## Handling Missing Values in Large-scale ML Pipelines:

**Task 1**: Impute with Mean or Median
- Step 1: Load a dataset with missing values (e.g., Boston Housing dataset).
- Step 2: Identify columns with missing values.
- Step 3: Impute missing values using the mean or median of the respective columns.

In [1]:
# write your code from here

**Task 2**: Impute with the Most Frequent Value
- Step 1: Use the Titanic dataset and identify columns with missing values.
- Step 2: Impute categorical columns using the most frequent value.

In [2]:
# write your code from here

**Task 3**: Advanced Imputation - k-Nearest Neighbors
- Step 1: Implement KNN imputation using the KNNImputer from sklearn.
- Step 2: Explore how KNN imputation improves data completion over simpler methods.

In [3]:
# write your code from here

## Feature Scaling & Normalization Best Practices:

**Task 1**: Standardization
- Step 1: Standardize features using StandardScaler.
- Step 2: Observe how standardization affects data distribution.

In [4]:
# write your code from here

**Task 2**: Min-Max Scaling

- Step 1: Scale features to lie between 0 and 1 using MinMaxScaler.
- Step 2: Compare with standardization.

In [5]:
# write your code from here

**Task 3**: Robust Scaling
- Step 1: Scale features using RobustScaler, which is useful for data with outliers.
- Step 2: Assess changes in data scaling compared to other scaling methods.

In [6]:
# write your code from here

## Feature Selection Techniques:
### Removing Highly Correlated Features:

**Task 1**: Correlation Matrix
- Step 1: Compute correlation matrix.
- Step 2: Remove highly correlated features (correlation > 0.9).

In [7]:
# write your code from here

### Using Mutual Information & Variance Thresholds:

**Task 2**: Mutual Information
- Step 1: Compute mutual information between features and target.
- Step 2: Retain features with high mutual information scores.

In [8]:
# write your code from here

**Task 3**: Variance Threshold
- Step 1: Implement VarianceThreshold to remove features with low variance.
- Step 2: Analyze impact on feature space.

In [9]:
import pandas as pd
from sklearn.impute import SimpleImputer, KNNImputer
from sklearn.preprocessing import StandardScaler, MinMaxScaler, RobustScaler
from sklearn.feature_selection import VarianceThreshold, mutual_info_classif, SelectKBest
import numpy as np
import seaborn as sns

# --- Task 1: Impute with Mean or Median ---
print("--- Task 1: Impute with Mean or Median ---")
# Load the Boston Housing dataset (note: it's deprecated, using alternative loading)
data_url = "http://lib.stat.cmu.edu/datasets/boston"
raw_df = pd.read_csv(data_url, sep="\s+", skiprows=22, header=None)
boston_data = pd.DataFrame(np.hstack([raw_df.values[::2, :], raw_df.values[1::2, :2]]))
boston_feature_names = ['CRIM', 'ZN', 'INDUS', 'CHAS', 'NOX', 'RM', 'AGE', 'DIS', 'RAD', 'TAX', 'PTRATIO', 'B', 'LSTAT']
boston_target = pd.DataFrame(raw_df.values[1::2, 2], columns=['MEDV'])
boston_df = pd.concat([boston_data, boston_target], axis=1)
boston_df.columns = boston_feature_names + ['MEDV']

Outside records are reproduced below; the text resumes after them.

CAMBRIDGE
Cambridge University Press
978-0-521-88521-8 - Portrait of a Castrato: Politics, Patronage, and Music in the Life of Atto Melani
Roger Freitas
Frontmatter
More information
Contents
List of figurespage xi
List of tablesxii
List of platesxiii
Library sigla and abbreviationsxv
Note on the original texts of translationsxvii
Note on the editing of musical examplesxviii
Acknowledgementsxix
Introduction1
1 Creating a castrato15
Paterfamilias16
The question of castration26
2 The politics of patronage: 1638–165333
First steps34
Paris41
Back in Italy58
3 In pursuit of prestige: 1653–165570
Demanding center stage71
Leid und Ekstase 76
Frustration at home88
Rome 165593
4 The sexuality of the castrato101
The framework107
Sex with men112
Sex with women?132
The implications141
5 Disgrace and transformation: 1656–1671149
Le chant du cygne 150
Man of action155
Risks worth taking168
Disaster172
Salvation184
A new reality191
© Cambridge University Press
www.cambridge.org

# Introduce missing values for demonstration
boston_df.loc[[10, 50, 100], 'RM'] = np.nan
boston_df.loc[[25, 75, 150], 'LSTAT'] = np.nan

# Identify columns with missing values
missing_cols_boston = boston_df.columns[boston_df.isnull().any()].tolist()
print("Missing columns in Boston Housing dataset:", missing_cols_boston)

# Impute missing values using mean and median
imputer_mean = SimpleImputer(strategy='mean')
boston_df['RM_mean_imputed'] = imputer_mean.fit_transform(boston_df[['RM']])

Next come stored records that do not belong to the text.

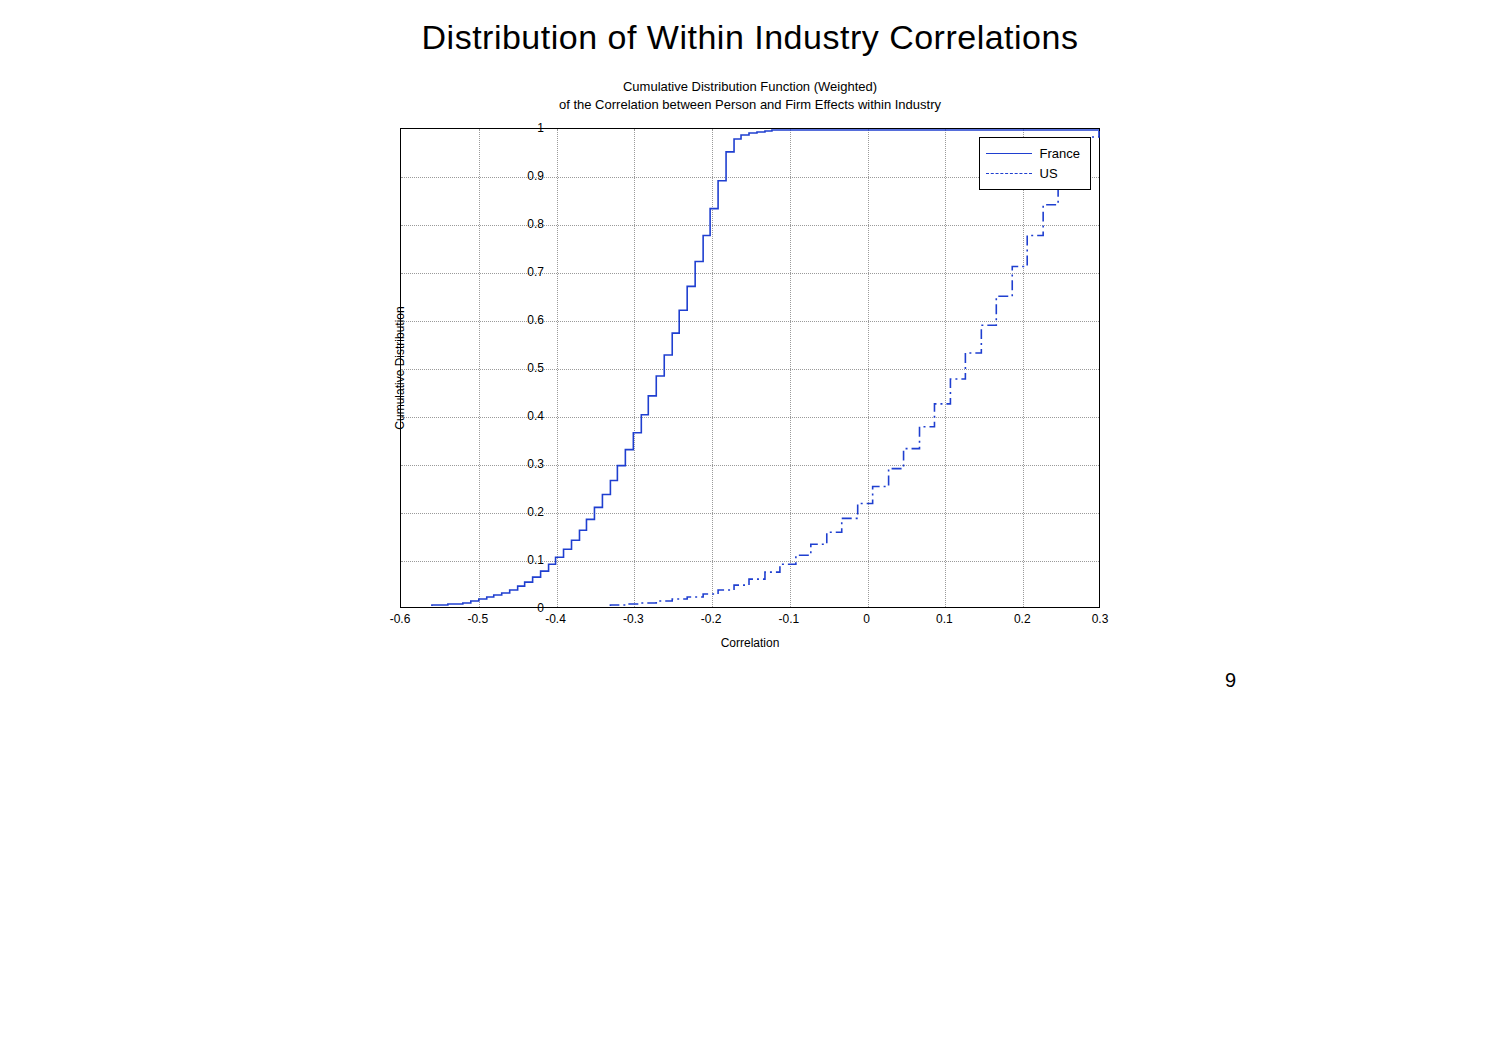Distribution of Within Industry Correlations
Cumulative Distribution Function (Weighted)
of the Correlation between Person and Firm Effects within Industry
France
US
1
0.9
0.8
0.7
0.6
0.5
0.4
0.3
0.2
0.1
0
-0.6
-0.5
-0.4
-0.3
-0.2
-0.1
0
0.1
0.2
0.3
Correlation
Cumulative Distribution
9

imputer_median = SimpleImputer(strategy='median')
boston_df['LSTAT_median_imputed'] = imputer_median.fit_transform(boston_df[['LSTAT']])

print("\nBoston Housing dataset with mean and median imputation:")
print(boston_df[['RM', 'RM_mean_imputed', 'LSTAT', 'LSTAT_median_imputed']].head())

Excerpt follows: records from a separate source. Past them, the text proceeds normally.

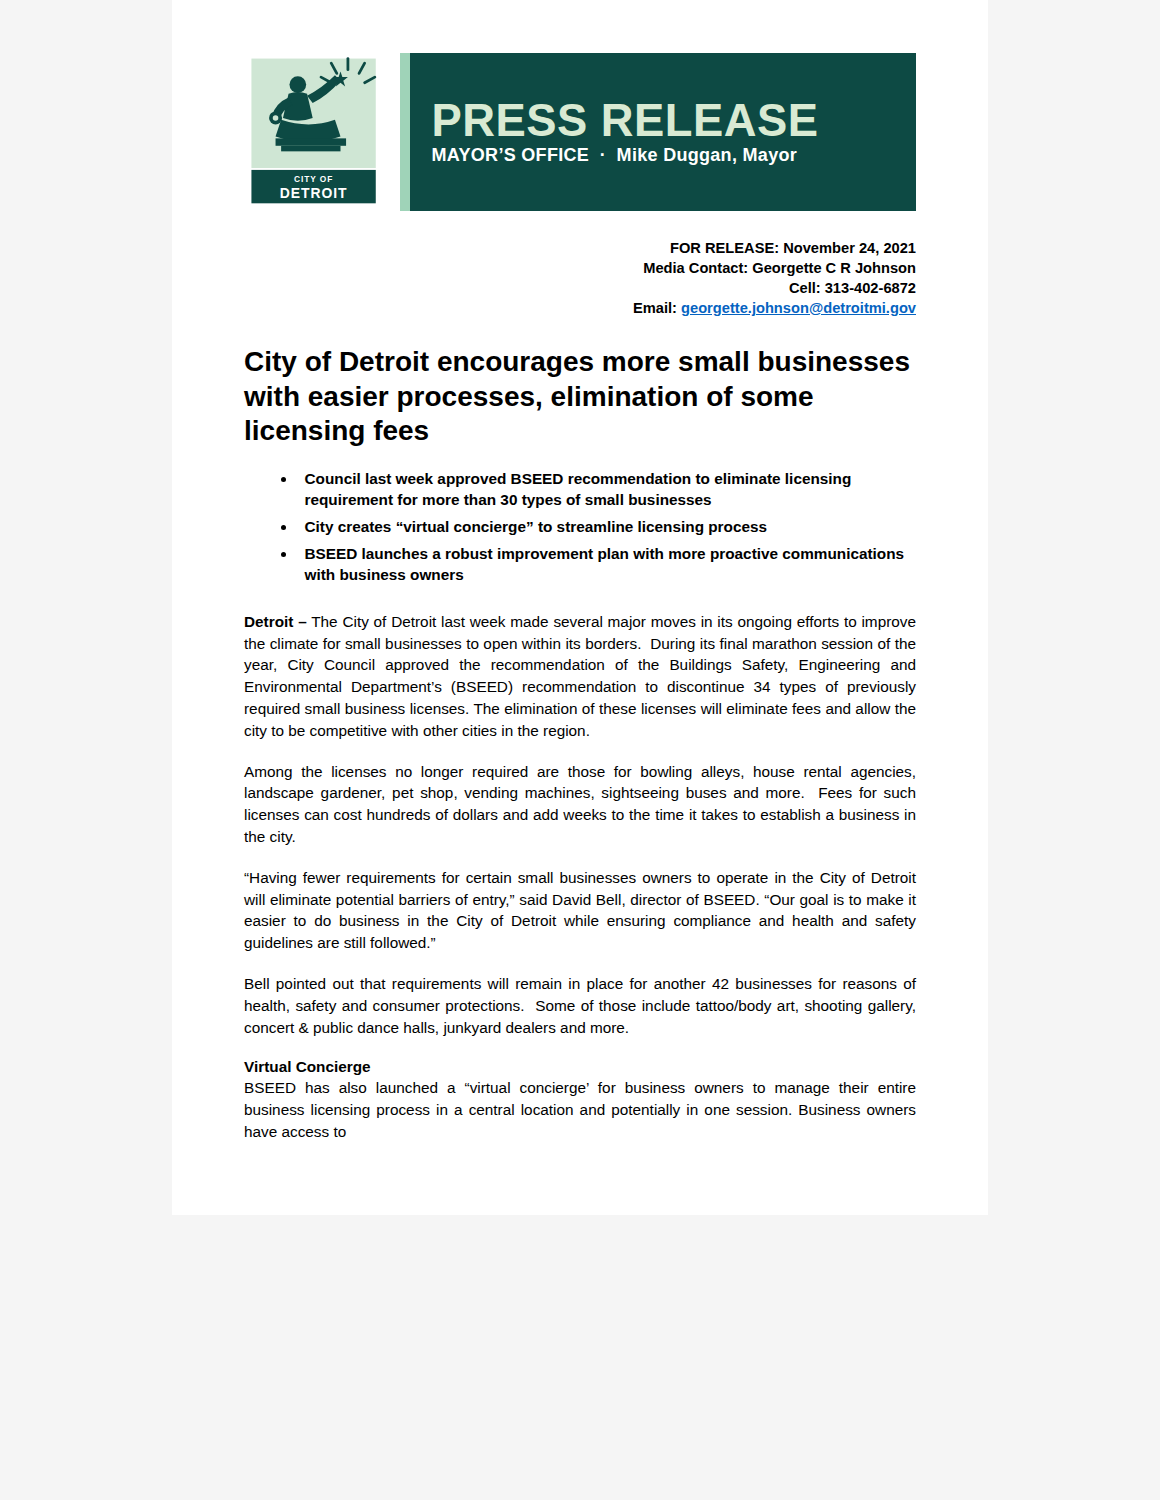CITY OF DETROIT
PRESS RELEASE
MAYOR’S OFFICE · Mike Duggan, Mayor
FOR RELEASE: November 24, 2021
Media Contact: Georgette C R Johnson
Cell: 313-402-6872
Email: georgette.johnson@detroitmi.gov
City of Detroit encourages more small businesses with easier processes, elimination of some licensing fees
Council last week approved BSEED recommendation to eliminate licensing requirement for more than 30 types of small businesses
City creates “virtual concierge” to streamline licensing process
BSEED launches a robust improvement plan with more proactive communications with business owners
Detroit – The City of Detroit last week made several major moves in its ongoing efforts to improve the climate for small businesses to open within its borders. During its final marathon session of the year, City Council approved the recommendation of the Buildings Safety, Engineering and Environmental Department’s (BSEED) recommendation to discontinue 34 types of previously required small business licenses. The elimination of these licenses will eliminate fees and allow the city to be competitive with other cities in the region.
Among the licenses no longer required are those for bowling alleys, house rental agencies, landscape gardener, pet shop, vending machines, sightseeing buses and more. Fees for such licenses can cost hundreds of dollars and add weeks to the time it takes to establish a business in the city.
“Having fewer requirements for certain small businesses owners to operate in the City of Detroit will eliminate potential barriers of entry,” said David Bell, director of BSEED. “Our goal is to make it easier to do business in the City of Detroit while ensuring compliance and health and safety guidelines are still followed.”
Bell pointed out that requirements will remain in place for another 42 businesses for reasons of health, safety and consumer protections. Some of those include tattoo/body art, shooting gallery, concert & public dance halls, junkyard dealers and more.
Virtual Concierge
BSEED has also launched a “virtual concierge’ for business owners to manage their entire business licensing process in a central location and potentially in one session. Business owners have access to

print("\n" + "="*50 + "\n")

# --- Task 2: Impute with the Most Frequent Value ---
print("--- Task 2: Impute with the Most Frequent Value ---")
# Load the Titanic dataset
titanic_df = sns.load_dataset('titanic')

# Identify categorical columns with missing values
categorical_cols_titanic = titanic_df.select_dtypes(include=['object']).columns
missing_categorical_cols_titanic = [col for col in categorical_cols_titanic if titanic_df[col].isnull().any()]
print("Missing categorical columns in Titanic dataset:", missing_categorical_cols_titanic)

# Impute missing categorical values using the most frequent value (mode)
for col in missing_categorical_cols_titanic:
    imputer_mode = SimpleImputer(strategy='most_frequent')
    titanic_df[col + '_mode_imputed'] = imputer_mode.fit_transform(titanic_df[[col]])

print("\nTitanic dataset with mode imputation:")
print(titanic_df[['embarked', 'embarked_mode_imputed', 'deck', 'deck_mode_imputed']].head())

print("\n" + "="*50 + "\n")

# --- Task 3: Advanced Imputation - k-Nearest Neighbors ---
print("--- Task 3: Advanced Imputation - k-Nearest Neighbors ---")
# Create a subset of numerical features from Boston Housing for KNN imputation
boston_numerical = boston_df[['RM', 'LSTAT', 'PTRATIO']].copy()
boston_numerical.loc[[15, 65, 120], 'PTRATIO'] = np.nan

print("\nSubset of Boston Housing data with missing values for KNN Imputation:")
print(boston_numerical.head())

# Implement KNN imputation
knn_imputer = KNNImputer(n_neighbors=5)
boston_numerical_imputed = pd.DataFrame(knn_imputer.fit_transform(boston_numerical), columns=boston_numerical.columns)

print("\nSubset of Boston Housing data after KNN Imputation:")
print(boston_numerical_imputed.head())

print("\nKNN imputation can often provide more accurate imputations compared to simple methods like mean or mode, especially when the missing values have dependencies on other features. It leverages the information from similar data points to estimate the missing values.")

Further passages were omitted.